Lintang : artinya pemberi harapan-harapan baik kepada rakyatnya setinggi bintang dilangit, tapi
rendah hati dan tidak suka menonjolkan diri, disamping harus mengakui kelebihan-kelebihan
orang lain;
Mendung : artinya pemberi perlindungan dan payung, berpandangan tidak sempit, banyak
pengetahuannya tentang hidup dan kehidupan, tidak mudak menerima laporan asal membuat
senang, suka memberi hadiah bagi yang berprestasi dan menghukum dengan adil bagi pelanggar
hukum.

Prof. Dr. Porbatjaraka, seorang ahli sejarah dan kebudayaan Jawa, setelah membaca kitab
Ramayana Jawa Kuna Kakawin, memberi komentar : "Ini merupakan peninggalan leluhur Jawa,
yang sungguh adiluhung, cukup untuk bekal hidup kebatinan". Dalam cakupan luas, pengaruh
Ramayana terhadap filsafat hidup Jawa dapat diketahui dari Sastra Jendra, Sastra Cetha dan
Asthabrata.

Sari dari Sastra Jendra adalah ilmu/ajaran tertinggi tentang keselamatan, mengandung
isi dan nilai Ketuhanan Yang Maha Esa. Namun karena ilmu ini bersifat sangat rahasia (tidak
disebarluaskan secara terbuka karena penuh penghayatan bathin yang terkadang sulit diterima
umum secara rasional), maka tidak mungkin disebar-luaskan secara terbuka.

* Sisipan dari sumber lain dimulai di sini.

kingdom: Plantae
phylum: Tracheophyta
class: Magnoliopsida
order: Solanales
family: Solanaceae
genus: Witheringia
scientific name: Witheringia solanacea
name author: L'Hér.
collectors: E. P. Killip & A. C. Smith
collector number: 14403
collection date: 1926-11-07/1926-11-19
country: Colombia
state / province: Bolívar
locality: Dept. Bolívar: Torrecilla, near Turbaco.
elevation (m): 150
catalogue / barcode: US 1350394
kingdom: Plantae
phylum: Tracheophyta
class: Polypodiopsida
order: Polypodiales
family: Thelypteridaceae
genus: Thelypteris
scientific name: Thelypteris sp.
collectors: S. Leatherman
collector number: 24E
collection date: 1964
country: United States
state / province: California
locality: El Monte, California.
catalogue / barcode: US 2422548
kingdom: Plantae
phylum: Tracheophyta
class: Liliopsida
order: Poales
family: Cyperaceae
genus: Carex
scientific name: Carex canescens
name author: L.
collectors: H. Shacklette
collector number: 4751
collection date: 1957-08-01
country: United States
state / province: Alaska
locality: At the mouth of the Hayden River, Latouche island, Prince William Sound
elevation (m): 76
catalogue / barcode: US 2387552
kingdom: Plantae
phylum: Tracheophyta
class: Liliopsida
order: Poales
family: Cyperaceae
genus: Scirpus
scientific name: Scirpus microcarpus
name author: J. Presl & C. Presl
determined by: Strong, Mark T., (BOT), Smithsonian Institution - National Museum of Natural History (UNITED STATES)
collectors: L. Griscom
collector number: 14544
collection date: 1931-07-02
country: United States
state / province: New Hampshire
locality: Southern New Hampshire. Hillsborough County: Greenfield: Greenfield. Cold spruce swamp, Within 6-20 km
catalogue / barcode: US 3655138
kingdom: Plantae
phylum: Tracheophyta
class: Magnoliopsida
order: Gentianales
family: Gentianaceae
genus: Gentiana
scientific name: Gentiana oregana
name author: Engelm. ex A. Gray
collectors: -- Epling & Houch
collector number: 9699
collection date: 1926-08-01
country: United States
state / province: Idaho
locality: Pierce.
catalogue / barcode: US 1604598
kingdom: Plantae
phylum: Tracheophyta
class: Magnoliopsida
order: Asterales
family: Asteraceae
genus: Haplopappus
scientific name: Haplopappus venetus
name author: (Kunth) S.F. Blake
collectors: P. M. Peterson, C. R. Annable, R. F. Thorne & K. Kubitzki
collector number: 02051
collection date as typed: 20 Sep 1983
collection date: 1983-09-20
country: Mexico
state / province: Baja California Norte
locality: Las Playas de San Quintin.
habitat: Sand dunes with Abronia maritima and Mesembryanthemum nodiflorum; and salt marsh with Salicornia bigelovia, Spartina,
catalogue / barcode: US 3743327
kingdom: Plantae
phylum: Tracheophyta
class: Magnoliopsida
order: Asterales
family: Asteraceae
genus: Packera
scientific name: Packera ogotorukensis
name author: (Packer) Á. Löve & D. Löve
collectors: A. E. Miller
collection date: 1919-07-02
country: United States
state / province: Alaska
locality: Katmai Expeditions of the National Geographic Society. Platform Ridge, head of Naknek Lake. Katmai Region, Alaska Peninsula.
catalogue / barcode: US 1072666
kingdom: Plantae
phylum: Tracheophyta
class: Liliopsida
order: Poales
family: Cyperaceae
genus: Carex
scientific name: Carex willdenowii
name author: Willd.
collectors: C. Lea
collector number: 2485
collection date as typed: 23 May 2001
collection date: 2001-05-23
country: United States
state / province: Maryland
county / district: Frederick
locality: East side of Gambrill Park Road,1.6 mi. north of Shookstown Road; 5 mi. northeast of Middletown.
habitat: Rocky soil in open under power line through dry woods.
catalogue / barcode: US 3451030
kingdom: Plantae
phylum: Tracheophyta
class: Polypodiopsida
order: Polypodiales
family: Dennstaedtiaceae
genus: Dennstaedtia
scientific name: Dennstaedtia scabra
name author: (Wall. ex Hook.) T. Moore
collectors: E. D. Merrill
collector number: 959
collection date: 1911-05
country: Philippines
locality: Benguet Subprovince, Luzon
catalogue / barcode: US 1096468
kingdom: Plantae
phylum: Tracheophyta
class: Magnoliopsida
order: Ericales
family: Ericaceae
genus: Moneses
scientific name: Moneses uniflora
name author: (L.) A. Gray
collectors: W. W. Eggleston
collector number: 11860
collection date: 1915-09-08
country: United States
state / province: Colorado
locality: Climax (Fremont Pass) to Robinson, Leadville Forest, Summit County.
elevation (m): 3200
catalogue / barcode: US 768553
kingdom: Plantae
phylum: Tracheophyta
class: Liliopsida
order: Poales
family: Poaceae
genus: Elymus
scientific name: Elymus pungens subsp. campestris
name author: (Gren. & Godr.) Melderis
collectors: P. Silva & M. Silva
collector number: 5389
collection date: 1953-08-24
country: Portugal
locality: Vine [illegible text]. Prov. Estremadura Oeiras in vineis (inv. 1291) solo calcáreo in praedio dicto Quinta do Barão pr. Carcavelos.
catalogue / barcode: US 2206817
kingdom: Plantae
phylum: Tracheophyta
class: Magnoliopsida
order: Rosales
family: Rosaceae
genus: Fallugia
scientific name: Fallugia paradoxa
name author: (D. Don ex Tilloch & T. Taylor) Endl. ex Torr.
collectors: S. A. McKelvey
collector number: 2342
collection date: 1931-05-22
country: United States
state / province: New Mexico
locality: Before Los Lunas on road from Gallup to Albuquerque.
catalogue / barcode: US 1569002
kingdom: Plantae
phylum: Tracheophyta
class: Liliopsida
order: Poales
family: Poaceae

Sebelum seseorang
menyerap ilmu ini ia harus mengerti terlebih dahulu tentang mikro dan makro kosmos, sehingga
yang selama ini dipaparkan termasuk melalui wayang, hanyalah kulitnya saja. Sastra Cetha
(terang) adalah berisi ajaran tentang peran, sifat dan perilaku raja. Sedangkan Asthabrata
telah diuraikan tersebut diatas.

Kisah Ramayana muncul dalam banyak versi, yaitu antara lain di Vietnam, Kamboja, Laos, Burma,
Thailand, Cina, Indonesia maupun di India (tempat asal cerita) sendiri. Menurut Dr.Soewito S.
Wiryonagoro, di Indonesia sekurang-kurangnya ada 3 (tiga) versi, yaitu Ramayana Kakawin, yang
terlukis dalam relief-relief di dinding candi seperti candi Lorojonggrang Prambanan dan Candi
Penataran, dan yang berkembang di masyarakat dalam wujud cerita drama.(wayang kulit,
sandiwara dan film).

Ramayana dari asal kata Rama = menyenangkan/menarik/anggun/cantik/bahagia dan


Yana berarti pengembaraan., yang kisah tersebut ditulis Walmiki dari India sekitar tahun 400
Sebelum Masehi, berbahasa Sanskerta, yang selanjutnya dikembangkan oleh penulis-penulis lain,
sehingga minimal juga ada 3 (tiga) kisah Ramayana versi India.

Di jaman Mataram kuna, saat Prabu Balitung (dinasti Sanjaya) memerintah, telah ada kitab sastra
Ramayana dalam bahasa Jawa Kuna (Kawi), yang tidak menginduk pada Ramayana Walmiki.